Direction: List every line of the records that contains the string "derivedFrom", treating uppercase and lowercase as distinct.

____

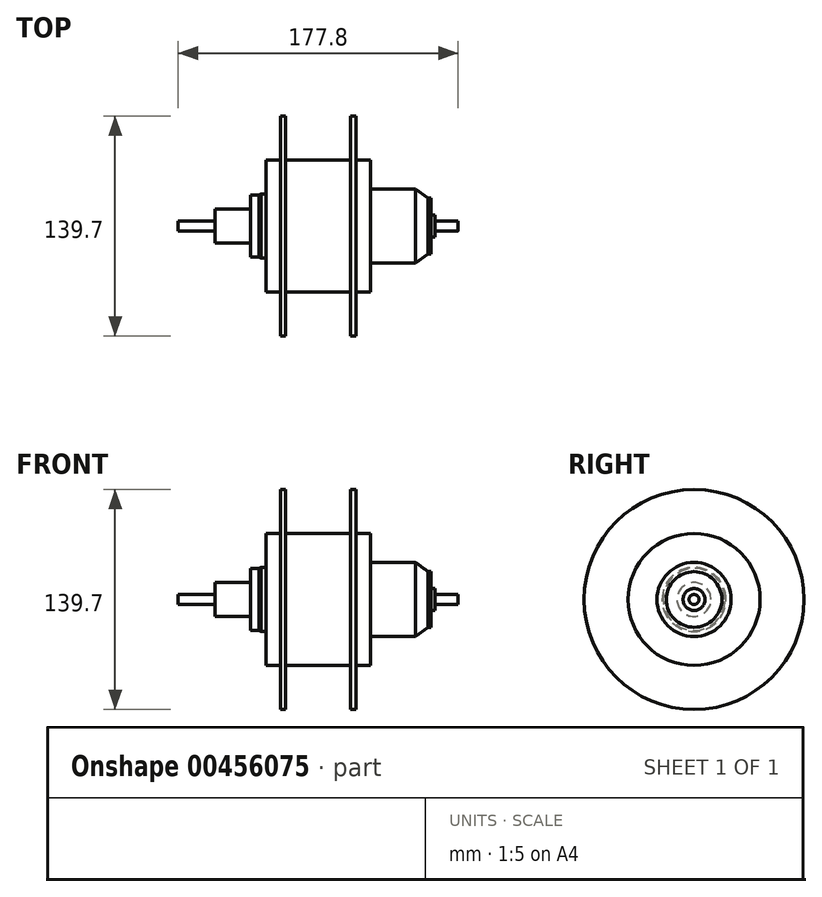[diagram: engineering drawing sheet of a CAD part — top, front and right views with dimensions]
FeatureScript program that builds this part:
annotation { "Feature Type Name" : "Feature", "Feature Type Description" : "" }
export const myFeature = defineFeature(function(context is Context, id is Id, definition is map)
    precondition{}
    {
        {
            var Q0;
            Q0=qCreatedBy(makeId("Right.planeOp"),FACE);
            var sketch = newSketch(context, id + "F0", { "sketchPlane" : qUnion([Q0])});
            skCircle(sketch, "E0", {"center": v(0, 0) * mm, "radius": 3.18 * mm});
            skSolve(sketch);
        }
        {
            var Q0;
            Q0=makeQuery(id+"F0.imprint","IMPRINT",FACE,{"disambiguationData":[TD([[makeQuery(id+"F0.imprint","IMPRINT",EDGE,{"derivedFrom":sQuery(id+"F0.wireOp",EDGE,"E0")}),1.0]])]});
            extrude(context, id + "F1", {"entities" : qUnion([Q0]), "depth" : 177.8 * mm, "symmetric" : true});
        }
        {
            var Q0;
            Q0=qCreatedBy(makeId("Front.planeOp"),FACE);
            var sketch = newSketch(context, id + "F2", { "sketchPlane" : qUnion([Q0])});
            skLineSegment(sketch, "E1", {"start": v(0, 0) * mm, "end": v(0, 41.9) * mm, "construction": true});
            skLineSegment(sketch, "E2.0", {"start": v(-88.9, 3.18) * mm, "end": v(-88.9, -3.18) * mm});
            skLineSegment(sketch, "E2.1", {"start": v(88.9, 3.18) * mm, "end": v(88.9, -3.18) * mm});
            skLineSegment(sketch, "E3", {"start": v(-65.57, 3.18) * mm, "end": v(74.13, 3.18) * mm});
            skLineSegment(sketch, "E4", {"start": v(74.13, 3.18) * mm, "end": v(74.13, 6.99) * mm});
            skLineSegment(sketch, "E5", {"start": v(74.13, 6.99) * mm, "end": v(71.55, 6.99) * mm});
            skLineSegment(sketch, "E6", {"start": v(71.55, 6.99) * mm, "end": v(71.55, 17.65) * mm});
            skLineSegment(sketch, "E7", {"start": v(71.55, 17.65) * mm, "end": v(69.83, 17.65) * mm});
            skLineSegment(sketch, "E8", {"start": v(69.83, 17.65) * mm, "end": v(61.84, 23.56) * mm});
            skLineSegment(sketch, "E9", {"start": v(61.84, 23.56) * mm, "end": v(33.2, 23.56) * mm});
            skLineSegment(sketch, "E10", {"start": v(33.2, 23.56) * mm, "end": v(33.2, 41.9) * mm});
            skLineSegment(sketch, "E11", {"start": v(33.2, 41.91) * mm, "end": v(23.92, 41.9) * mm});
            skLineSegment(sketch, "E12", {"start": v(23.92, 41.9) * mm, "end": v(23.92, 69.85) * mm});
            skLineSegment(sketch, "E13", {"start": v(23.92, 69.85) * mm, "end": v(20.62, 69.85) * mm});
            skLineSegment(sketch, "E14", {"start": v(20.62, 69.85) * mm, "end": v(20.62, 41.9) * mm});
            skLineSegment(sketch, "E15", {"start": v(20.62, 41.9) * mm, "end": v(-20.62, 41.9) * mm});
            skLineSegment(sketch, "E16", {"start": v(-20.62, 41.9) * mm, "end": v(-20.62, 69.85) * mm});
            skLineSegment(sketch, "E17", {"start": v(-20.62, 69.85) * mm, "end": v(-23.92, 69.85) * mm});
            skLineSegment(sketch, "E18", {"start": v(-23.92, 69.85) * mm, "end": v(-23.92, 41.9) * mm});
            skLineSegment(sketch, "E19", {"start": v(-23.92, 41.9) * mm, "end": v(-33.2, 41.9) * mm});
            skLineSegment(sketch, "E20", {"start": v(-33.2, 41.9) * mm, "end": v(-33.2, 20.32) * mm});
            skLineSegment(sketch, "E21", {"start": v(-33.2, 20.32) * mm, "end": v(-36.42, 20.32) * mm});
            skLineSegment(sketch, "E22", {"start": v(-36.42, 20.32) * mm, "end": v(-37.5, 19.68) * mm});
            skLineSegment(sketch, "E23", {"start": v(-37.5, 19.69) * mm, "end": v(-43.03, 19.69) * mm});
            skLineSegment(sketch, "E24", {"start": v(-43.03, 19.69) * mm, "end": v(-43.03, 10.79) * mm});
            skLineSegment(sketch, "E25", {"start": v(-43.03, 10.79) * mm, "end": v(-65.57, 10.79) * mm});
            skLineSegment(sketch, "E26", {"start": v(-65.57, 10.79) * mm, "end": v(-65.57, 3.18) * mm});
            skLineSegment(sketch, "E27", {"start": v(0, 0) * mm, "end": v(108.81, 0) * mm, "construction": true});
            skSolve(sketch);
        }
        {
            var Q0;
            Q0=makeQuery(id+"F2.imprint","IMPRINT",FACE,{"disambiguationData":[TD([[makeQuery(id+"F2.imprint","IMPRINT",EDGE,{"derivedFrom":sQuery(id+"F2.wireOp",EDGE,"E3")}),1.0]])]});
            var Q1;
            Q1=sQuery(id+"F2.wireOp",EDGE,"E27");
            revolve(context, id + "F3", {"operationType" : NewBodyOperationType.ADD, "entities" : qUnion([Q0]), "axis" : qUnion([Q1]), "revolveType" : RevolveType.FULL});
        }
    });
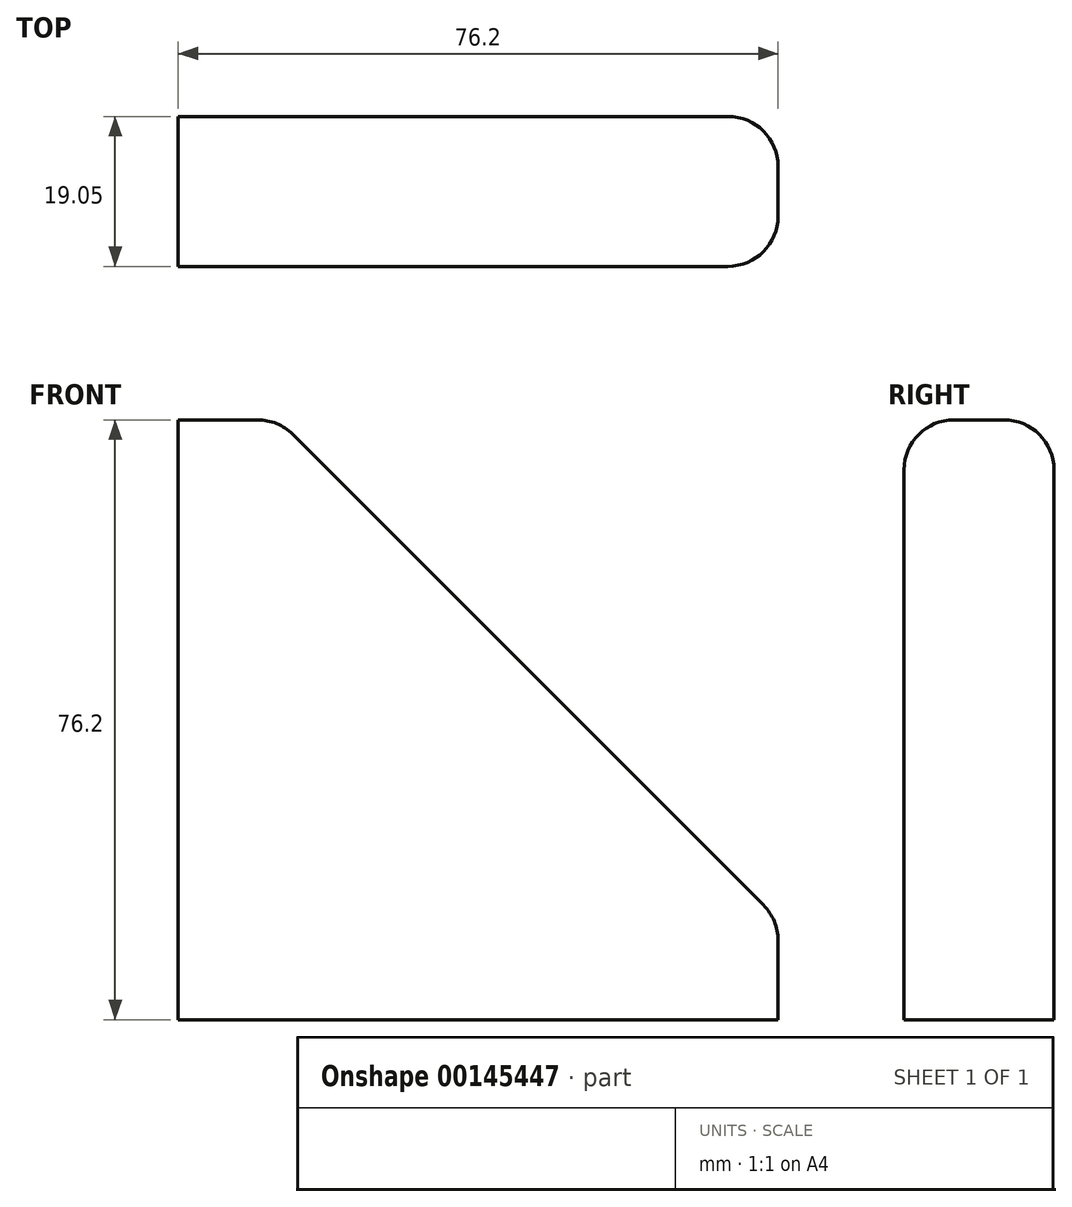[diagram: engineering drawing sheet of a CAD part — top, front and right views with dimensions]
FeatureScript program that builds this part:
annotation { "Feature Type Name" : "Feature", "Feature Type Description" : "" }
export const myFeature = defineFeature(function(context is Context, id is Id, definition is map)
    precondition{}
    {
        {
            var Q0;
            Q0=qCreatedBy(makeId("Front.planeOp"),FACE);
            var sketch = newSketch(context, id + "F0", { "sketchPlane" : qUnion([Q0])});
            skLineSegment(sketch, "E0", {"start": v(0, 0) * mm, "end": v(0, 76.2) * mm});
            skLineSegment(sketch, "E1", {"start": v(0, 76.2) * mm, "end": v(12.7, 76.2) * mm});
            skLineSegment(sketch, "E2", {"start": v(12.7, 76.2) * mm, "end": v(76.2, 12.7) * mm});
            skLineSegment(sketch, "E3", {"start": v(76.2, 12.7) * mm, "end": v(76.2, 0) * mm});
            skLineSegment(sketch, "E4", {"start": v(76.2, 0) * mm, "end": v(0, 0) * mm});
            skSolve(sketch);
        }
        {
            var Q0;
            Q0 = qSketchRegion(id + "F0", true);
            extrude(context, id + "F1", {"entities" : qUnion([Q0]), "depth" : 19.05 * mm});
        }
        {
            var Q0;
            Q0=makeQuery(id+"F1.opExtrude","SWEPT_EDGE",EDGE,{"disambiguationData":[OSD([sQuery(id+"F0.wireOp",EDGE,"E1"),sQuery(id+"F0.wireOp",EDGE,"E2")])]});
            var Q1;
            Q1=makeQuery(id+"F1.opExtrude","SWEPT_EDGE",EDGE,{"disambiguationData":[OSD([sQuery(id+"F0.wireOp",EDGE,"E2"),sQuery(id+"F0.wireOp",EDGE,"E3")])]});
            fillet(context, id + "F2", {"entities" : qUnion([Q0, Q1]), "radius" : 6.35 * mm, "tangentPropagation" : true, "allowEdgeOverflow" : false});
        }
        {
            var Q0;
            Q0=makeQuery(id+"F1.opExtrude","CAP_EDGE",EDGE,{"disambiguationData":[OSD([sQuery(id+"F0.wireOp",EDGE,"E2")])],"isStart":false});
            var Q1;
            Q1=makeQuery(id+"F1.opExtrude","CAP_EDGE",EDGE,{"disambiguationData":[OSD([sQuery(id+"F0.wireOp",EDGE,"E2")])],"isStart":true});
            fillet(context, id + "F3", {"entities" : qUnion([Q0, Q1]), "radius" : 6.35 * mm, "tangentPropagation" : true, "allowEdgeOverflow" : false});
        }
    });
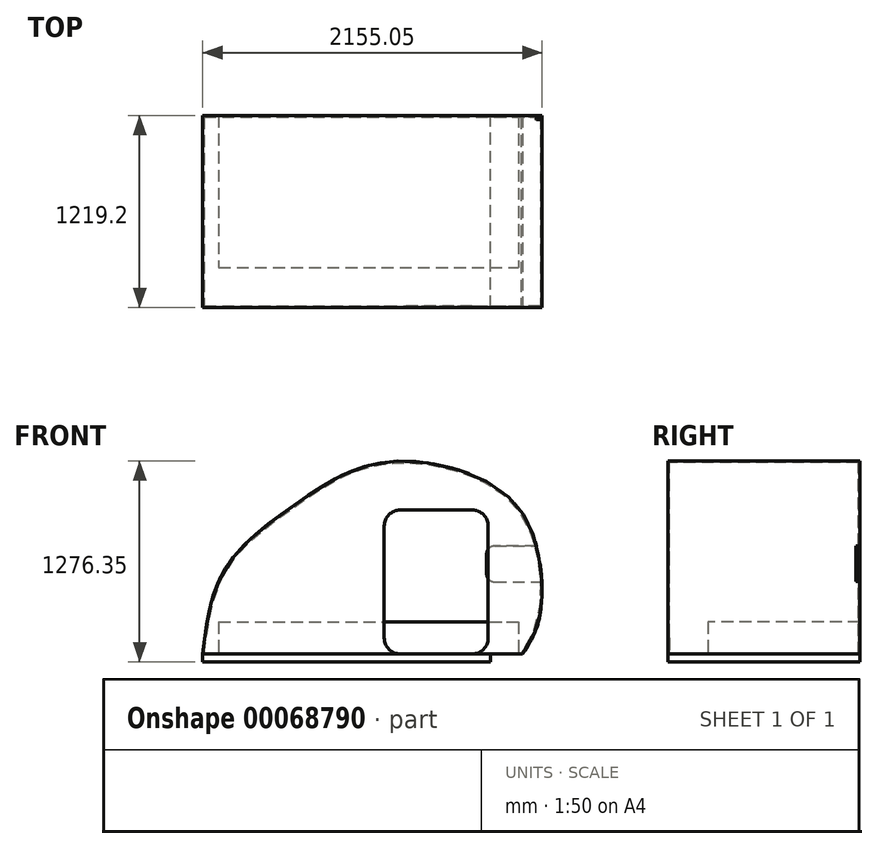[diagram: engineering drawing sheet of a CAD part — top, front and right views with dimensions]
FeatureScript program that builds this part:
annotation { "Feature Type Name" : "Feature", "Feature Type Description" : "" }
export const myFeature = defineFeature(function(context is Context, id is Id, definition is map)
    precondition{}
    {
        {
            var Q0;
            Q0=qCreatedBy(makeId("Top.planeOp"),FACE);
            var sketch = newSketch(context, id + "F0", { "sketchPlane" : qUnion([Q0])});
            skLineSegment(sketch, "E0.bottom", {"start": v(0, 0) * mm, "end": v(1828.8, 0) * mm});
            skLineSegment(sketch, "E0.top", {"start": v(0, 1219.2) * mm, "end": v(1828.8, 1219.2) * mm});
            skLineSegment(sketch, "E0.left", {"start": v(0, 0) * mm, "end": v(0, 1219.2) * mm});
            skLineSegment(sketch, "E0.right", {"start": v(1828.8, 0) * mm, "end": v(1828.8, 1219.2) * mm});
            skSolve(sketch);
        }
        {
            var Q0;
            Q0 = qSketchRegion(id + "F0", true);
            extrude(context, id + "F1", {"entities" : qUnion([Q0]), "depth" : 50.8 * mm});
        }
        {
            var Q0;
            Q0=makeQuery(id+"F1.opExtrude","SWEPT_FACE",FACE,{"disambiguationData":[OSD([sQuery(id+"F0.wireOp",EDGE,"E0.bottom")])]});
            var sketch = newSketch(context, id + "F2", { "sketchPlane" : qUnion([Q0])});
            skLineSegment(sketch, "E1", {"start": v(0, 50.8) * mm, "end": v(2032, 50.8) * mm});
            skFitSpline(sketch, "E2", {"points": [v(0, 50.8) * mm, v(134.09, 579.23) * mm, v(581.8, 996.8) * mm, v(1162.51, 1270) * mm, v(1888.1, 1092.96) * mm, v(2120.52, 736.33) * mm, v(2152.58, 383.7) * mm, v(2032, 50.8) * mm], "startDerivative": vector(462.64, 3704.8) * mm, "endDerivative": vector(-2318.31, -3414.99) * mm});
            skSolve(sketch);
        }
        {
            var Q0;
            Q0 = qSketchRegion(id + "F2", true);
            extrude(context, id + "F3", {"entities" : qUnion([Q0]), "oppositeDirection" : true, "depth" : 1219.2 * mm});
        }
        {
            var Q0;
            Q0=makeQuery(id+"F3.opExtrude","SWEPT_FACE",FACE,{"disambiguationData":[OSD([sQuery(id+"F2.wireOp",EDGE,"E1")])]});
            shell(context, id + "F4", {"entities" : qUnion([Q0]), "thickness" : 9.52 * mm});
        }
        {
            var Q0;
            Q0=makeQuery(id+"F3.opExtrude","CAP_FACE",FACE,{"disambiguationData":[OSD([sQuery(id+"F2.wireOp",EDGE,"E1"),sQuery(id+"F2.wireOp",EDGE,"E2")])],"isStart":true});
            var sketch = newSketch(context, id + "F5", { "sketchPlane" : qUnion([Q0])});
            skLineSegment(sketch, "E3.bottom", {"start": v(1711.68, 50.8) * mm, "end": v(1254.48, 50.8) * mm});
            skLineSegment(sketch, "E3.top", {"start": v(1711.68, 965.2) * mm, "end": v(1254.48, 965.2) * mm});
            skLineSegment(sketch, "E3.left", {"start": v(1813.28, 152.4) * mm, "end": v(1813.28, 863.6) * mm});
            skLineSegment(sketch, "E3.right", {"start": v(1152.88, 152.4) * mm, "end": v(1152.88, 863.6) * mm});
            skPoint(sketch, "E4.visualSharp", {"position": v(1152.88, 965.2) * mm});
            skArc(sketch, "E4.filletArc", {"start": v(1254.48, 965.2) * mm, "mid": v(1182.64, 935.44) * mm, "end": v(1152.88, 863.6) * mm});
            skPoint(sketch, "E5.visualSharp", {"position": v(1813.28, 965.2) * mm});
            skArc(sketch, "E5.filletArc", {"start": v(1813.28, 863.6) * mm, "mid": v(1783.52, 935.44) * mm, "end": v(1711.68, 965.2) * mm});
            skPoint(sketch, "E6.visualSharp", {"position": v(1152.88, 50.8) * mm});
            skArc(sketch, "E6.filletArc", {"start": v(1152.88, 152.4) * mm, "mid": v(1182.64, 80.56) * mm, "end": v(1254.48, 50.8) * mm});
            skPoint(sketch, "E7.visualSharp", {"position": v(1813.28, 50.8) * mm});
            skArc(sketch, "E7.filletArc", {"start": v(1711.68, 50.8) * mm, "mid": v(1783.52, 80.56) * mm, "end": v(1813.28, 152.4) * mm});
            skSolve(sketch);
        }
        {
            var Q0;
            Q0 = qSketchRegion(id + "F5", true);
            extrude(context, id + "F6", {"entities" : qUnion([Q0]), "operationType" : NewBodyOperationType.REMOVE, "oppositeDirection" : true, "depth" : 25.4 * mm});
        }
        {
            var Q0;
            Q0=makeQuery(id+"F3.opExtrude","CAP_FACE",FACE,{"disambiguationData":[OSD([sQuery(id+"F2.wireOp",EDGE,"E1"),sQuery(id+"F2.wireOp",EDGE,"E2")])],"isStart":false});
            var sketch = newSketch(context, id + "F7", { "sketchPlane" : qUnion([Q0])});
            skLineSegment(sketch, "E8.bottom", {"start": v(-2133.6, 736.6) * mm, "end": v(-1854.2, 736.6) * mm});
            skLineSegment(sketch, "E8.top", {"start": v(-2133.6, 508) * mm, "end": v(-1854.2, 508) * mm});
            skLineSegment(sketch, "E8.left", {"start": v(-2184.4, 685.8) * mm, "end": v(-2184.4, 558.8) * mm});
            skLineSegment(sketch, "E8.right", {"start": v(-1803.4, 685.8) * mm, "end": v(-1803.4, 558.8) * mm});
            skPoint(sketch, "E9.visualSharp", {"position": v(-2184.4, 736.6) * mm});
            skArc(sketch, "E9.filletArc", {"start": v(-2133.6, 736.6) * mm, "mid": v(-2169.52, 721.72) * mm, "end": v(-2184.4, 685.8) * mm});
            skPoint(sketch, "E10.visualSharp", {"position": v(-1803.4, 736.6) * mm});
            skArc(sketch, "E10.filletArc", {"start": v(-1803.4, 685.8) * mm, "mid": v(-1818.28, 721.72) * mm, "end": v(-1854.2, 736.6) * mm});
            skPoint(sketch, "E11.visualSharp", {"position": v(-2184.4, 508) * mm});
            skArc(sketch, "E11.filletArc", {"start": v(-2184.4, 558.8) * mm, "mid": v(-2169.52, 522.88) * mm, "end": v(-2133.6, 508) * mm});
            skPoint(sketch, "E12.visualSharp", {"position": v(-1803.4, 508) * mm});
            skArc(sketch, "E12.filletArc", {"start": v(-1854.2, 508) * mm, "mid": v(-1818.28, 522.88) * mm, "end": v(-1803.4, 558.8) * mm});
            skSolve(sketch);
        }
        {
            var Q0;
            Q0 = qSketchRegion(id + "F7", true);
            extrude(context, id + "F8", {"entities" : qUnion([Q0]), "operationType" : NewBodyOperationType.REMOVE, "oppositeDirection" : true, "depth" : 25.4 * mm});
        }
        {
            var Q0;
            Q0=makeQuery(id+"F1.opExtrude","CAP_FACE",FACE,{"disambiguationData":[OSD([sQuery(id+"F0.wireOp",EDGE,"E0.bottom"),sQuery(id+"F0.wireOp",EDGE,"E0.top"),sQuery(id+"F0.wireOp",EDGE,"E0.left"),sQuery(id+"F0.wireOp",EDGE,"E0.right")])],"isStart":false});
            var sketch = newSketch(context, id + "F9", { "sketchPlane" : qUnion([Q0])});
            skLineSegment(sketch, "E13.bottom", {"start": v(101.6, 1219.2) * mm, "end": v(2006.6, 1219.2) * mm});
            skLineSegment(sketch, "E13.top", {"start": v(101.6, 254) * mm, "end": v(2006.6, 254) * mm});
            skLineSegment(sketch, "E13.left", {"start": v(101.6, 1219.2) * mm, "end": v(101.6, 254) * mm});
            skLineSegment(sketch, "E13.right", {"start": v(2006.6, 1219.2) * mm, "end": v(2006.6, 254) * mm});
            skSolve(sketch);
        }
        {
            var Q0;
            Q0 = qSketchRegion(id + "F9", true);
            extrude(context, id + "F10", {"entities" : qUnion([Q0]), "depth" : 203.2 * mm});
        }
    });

____

Exercise answer:
            Q0=makeQuery(id+"F0.imprint","IMPRINT",FACE,{"disambiguationData":[TD([[makeQuery(id+"F0.imprint","IMPRINT",EDGE,{"derivedFrom":sQuery(id+"F0.wireOp",EDGE,"E0")}),1.0]])]});
            Q0=makeQuery(id+"F2.imprint","IMPRINT",FACE,{"disambiguationData":[TD([[makeQuery(id+"F2.imprint","IMPRINT",EDGE,{"derivedFrom":sQuery(id+"F2.wireOp",EDGE,"E3")}),1.0]])]});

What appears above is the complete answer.